# ASSIGNMENT
Please count how many of the lines below contain the word "series", and reply with that number alone.
RECORDS FOR THIS TASK Block Start
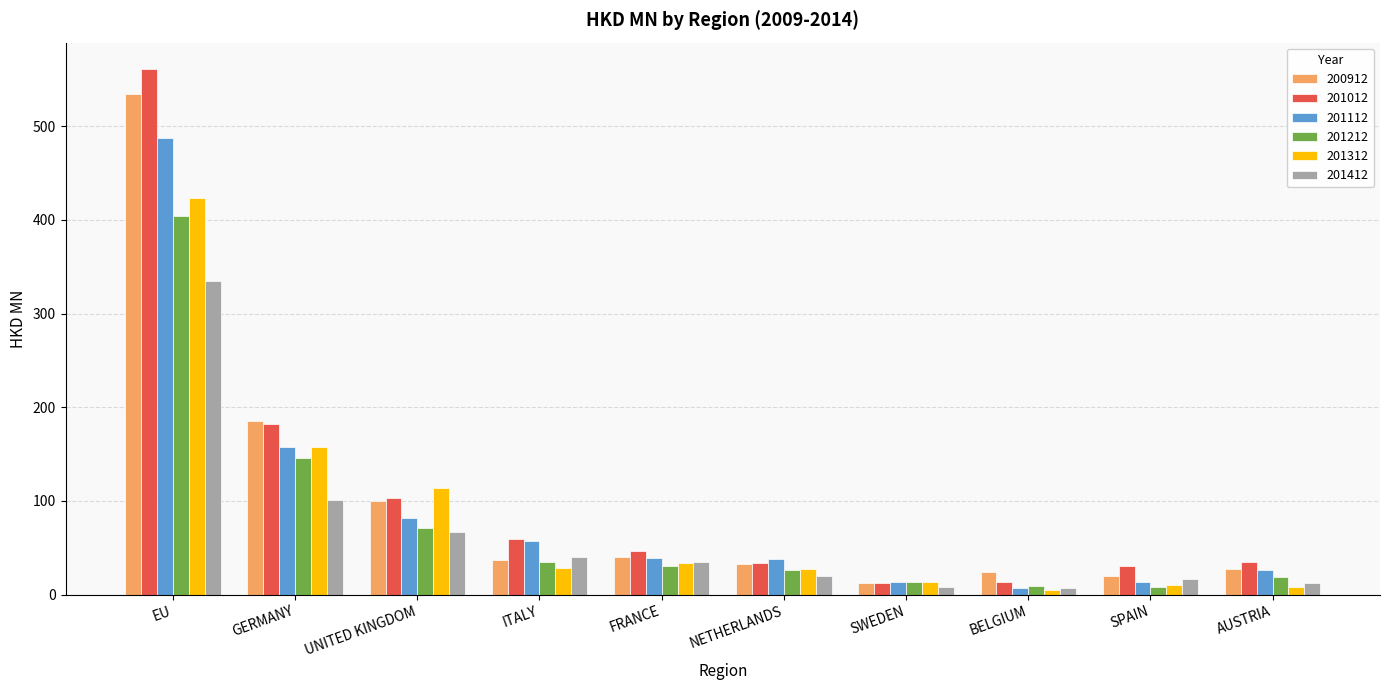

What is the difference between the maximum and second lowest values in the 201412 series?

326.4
RECORDS FOR THIS TASK Block End
RECORDS FOR THIS TASK Block Start
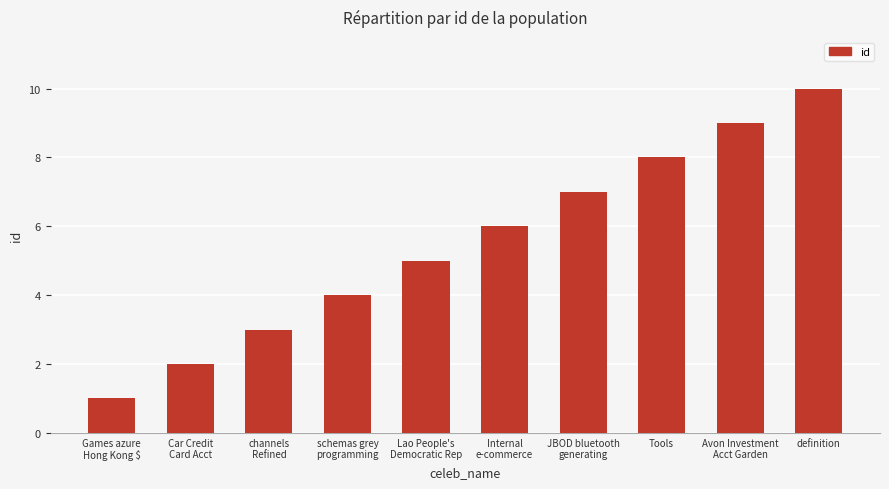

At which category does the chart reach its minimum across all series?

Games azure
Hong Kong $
RECORDS FOR THIS TASK Block End
RECORDS FOR THIS TASK Block Start
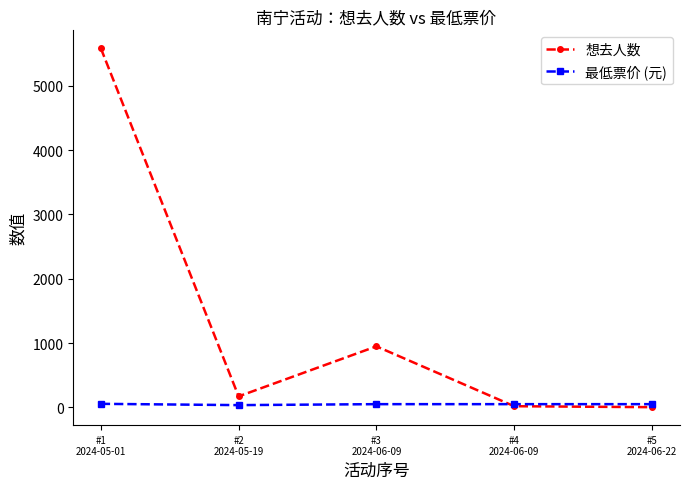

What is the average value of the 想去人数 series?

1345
RECORDS FOR THIS TASK Block End
# RESULT OF THIS EXERCISE
3